My favorites sports to play was always baseball for some reason.   These days I really only follow pro and college football.

ThePredictionTracker.com provides a tremendous service to prediction community, but it seems like it must be a ton of work.  What's your workflow like and how much time do you spend each week on it?  I know you run ads on your site -- does that recoup your costs?  How about your donations button -- does that bring in much support?

Because a majority of the things on thepredictiontracker.com are automated it doesn't require a lot of actual hands on time. The most time is always in the first couple of weeks of a season as I look to see which systems are going to continue on and potentially adding any new ones.    I have basketball completely automated so it really takes no time at all once it is running.  Football is a little different because it is a weekly event.  Collecting the data is automated but I still manually run the program each day.  So Monday usually needs a little more time to set up the new week of college games and Tuesday more time to set up for the NFL.

Initially I was never in favor of having ads.  But I started on a free web server but I was soon hitting the bandwidth limits.  So I switched to a different service and before long I started hitting limits there too.  So if I wanted to continue the site I had to get a permanent domain name and start paying for the server.  My traffic has continued to grow ever year and so the ad revenue has grown with it.

Originally with ads plus donations I was making just about the same amount as it was costing me, only now with a better ad service and with a larger audience am I bringing in more.  But it is definitely not enough to quit the day job.

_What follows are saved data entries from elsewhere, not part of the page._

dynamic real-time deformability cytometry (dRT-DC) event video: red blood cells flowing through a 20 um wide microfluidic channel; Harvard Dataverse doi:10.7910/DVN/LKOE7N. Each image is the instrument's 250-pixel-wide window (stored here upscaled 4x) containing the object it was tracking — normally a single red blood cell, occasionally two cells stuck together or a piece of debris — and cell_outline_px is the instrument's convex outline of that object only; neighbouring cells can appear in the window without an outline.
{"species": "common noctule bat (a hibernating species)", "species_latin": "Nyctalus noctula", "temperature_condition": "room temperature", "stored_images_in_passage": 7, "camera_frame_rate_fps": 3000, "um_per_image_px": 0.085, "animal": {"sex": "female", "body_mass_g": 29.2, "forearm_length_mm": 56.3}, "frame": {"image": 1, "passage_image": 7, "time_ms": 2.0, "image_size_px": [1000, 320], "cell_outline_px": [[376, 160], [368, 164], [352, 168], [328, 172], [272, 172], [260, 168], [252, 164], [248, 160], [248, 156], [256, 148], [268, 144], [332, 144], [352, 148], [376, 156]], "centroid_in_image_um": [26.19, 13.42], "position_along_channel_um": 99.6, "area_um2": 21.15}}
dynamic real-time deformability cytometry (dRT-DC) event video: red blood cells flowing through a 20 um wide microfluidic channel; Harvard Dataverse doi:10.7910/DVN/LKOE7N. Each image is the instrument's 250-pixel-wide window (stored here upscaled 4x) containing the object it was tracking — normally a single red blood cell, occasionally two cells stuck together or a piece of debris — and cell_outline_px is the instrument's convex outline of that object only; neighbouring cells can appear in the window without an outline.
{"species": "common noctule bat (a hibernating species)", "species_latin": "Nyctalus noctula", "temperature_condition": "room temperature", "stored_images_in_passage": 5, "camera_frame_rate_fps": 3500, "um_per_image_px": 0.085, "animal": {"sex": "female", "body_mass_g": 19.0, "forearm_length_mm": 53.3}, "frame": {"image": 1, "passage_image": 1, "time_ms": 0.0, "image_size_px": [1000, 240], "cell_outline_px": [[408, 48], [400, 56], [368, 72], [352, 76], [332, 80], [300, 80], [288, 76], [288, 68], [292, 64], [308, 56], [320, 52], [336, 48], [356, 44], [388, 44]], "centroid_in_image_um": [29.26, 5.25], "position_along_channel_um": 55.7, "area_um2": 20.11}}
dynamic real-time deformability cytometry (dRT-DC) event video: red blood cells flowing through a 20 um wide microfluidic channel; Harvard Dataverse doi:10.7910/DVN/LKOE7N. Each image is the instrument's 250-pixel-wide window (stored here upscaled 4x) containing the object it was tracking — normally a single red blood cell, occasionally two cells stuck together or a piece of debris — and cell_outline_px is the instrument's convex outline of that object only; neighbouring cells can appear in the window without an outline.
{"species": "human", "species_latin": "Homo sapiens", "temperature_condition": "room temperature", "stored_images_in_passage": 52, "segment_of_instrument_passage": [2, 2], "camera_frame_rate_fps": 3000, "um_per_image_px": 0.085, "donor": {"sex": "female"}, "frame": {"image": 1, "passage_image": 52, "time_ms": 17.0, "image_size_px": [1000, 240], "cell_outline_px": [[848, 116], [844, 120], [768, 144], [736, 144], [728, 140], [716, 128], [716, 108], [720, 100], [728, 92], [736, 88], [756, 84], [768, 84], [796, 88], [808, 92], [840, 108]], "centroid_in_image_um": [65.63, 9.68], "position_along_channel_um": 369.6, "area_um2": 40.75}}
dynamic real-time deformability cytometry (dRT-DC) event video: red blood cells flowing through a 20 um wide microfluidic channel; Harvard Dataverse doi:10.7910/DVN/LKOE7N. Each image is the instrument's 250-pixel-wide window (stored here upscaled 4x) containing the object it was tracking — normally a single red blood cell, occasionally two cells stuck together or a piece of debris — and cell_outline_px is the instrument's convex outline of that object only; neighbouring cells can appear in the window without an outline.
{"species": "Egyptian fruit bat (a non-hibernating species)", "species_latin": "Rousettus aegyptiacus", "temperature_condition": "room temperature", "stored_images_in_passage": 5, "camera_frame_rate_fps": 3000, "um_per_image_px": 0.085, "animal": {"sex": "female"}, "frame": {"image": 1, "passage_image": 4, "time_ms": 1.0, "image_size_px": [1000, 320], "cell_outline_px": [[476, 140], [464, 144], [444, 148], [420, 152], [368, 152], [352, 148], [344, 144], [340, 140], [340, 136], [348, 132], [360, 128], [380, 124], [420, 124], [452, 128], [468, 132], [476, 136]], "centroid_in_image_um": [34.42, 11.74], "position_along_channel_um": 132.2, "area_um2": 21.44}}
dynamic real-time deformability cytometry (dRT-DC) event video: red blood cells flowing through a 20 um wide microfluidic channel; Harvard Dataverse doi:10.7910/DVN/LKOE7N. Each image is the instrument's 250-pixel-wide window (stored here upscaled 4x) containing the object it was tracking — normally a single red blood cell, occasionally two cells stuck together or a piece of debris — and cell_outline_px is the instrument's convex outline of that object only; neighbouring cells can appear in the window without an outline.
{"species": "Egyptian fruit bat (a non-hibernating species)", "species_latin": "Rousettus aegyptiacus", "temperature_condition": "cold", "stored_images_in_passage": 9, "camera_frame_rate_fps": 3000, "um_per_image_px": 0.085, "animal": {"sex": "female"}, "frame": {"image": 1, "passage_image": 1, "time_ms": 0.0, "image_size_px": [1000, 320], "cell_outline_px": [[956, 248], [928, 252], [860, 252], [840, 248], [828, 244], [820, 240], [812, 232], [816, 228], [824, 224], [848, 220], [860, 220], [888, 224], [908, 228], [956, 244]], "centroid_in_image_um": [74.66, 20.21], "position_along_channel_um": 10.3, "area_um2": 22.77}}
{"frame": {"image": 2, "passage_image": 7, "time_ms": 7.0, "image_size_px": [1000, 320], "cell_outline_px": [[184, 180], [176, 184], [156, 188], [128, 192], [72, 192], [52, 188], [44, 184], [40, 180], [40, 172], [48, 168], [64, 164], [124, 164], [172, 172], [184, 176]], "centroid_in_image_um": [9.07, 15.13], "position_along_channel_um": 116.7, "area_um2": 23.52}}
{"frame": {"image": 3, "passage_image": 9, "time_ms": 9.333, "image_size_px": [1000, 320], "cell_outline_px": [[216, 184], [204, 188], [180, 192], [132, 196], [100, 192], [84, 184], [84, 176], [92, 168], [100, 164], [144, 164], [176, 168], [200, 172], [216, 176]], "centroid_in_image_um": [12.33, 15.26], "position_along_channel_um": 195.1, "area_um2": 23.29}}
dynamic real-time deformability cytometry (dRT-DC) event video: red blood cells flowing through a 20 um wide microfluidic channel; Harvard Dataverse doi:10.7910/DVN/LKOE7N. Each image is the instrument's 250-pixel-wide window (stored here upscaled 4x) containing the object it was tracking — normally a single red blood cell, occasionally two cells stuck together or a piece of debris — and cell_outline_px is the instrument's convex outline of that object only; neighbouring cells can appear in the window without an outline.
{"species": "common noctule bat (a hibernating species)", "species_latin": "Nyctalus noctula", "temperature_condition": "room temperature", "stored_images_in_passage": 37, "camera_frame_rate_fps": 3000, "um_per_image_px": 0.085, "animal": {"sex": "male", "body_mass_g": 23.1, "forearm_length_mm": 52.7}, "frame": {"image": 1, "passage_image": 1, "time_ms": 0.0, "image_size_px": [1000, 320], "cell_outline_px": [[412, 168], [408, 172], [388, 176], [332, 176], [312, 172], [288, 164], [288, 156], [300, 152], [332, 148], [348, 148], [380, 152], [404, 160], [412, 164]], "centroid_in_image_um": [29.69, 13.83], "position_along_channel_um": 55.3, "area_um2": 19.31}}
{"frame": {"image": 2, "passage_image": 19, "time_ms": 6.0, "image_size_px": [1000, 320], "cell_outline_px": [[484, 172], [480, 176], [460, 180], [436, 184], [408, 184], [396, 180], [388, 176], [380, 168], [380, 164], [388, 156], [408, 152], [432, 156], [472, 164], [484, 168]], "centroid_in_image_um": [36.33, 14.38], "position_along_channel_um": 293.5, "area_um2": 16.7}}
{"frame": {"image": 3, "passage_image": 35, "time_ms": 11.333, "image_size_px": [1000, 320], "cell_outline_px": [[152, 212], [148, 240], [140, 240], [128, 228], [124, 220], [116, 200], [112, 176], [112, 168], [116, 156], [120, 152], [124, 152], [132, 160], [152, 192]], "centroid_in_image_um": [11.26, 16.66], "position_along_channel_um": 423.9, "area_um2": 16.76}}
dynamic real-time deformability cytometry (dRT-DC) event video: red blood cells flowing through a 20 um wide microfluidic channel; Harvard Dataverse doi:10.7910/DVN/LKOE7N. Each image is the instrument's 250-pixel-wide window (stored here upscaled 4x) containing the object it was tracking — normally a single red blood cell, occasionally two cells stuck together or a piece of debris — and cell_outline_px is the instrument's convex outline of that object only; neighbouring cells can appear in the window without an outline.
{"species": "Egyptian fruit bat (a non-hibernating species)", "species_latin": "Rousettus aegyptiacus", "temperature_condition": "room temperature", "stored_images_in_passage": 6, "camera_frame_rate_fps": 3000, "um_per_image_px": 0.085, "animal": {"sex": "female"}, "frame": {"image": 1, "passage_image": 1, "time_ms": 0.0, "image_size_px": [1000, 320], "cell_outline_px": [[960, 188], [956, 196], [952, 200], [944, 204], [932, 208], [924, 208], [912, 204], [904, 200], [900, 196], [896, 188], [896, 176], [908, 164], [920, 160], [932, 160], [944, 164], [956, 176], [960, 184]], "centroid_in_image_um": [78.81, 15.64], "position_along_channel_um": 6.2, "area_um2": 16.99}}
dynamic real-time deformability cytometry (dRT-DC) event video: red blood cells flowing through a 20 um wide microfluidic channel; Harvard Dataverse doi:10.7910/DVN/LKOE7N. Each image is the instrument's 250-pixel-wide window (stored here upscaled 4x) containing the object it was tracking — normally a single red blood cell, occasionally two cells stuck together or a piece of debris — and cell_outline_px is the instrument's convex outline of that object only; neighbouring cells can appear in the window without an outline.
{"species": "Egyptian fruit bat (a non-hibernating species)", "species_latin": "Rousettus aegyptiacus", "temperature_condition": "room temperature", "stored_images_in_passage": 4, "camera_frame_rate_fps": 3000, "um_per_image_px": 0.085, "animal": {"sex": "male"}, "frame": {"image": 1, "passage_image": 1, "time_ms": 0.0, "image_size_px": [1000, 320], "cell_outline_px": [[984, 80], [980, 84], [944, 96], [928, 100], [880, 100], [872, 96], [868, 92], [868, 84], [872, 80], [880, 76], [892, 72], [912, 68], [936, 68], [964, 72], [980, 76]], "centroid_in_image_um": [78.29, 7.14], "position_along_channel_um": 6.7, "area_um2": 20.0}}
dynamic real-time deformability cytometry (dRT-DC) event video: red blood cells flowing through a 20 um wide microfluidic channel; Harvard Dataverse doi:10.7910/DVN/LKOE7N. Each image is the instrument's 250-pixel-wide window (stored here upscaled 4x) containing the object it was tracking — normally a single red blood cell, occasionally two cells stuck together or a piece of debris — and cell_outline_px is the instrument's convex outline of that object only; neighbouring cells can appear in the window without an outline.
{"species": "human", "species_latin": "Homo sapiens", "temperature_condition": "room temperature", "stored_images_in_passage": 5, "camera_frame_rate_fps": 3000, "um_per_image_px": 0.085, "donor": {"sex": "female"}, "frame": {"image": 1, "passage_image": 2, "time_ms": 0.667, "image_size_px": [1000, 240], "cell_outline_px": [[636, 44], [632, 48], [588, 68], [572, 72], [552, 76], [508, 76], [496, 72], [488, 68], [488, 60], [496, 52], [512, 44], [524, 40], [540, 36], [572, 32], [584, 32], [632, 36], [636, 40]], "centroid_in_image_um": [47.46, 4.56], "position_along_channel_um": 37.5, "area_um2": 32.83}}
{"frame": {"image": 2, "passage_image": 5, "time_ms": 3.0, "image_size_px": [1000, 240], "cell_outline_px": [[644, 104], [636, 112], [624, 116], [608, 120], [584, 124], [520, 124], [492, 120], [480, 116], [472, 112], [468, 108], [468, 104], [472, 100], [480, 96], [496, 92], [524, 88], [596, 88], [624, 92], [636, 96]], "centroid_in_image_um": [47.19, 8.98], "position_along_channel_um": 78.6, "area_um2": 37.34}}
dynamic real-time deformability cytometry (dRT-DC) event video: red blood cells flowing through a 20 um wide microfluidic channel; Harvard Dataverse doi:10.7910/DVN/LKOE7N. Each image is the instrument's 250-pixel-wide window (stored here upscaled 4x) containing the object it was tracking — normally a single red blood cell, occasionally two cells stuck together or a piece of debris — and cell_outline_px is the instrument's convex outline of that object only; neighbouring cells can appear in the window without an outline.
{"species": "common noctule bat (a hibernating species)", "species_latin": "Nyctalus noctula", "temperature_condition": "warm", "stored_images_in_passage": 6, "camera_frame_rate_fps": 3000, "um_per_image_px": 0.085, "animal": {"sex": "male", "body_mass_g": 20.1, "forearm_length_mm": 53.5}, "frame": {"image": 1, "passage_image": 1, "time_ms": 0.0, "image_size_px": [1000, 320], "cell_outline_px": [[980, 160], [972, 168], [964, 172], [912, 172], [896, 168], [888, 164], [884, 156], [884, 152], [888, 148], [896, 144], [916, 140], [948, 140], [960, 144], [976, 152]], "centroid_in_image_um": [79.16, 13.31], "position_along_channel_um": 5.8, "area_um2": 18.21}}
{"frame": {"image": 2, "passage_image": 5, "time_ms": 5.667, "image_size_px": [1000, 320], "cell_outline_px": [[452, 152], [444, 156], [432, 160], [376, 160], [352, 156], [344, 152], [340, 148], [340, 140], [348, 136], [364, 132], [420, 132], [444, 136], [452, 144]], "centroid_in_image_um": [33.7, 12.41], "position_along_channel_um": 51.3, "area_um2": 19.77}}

You don't seem to have a predictor or ranking system of your own.  Do you use the information you gather on ThePredictionTracker.com yourself?  How successful has that been?

I do not have any basketball systems of my own but I do several for football.  My completely original system is the PerformanZ Ratings.   But I also maintain Elo and Pythagorean ratings that I have modified for football.  Plus there are all of the regression based rankings: Least squares regression, least absolute value regression and logistic regression.  After so many years of doing this I still maintain that a simple least squares model is as good as anything out there.  There is a scoring efficiency algorithm that I learned a long time from a book in my public library written by a professional gambler.  And also a simple points per game comparison which doesn't do that bad.

But in some ways I guess you could say that the 'system' that I am most known for is the composite mean.  Calculating the mean or median of all, or most, of the ratings, especially when you have 70+ of them, is always going to end up performing better than most individual systems.

I don't do any real gambling, any simulated gambling I have experimented with has almost always been using the system average. On my blog page I generally post probabilities (for football) that are based off the system average.  Tracking the top picks of the week over the season almost always gives results in the 55-60% range for at least one of pro or college football.  The NFL picks have been 62% each of the last two years.  A terrible season pops up every few years for some reason I haven't figured out yet. Like this past year the NCAA picks were only 35%.  I experimented with the same idea in college basketball last season and had huge success in the first half of the season before giving it all back once conference play started.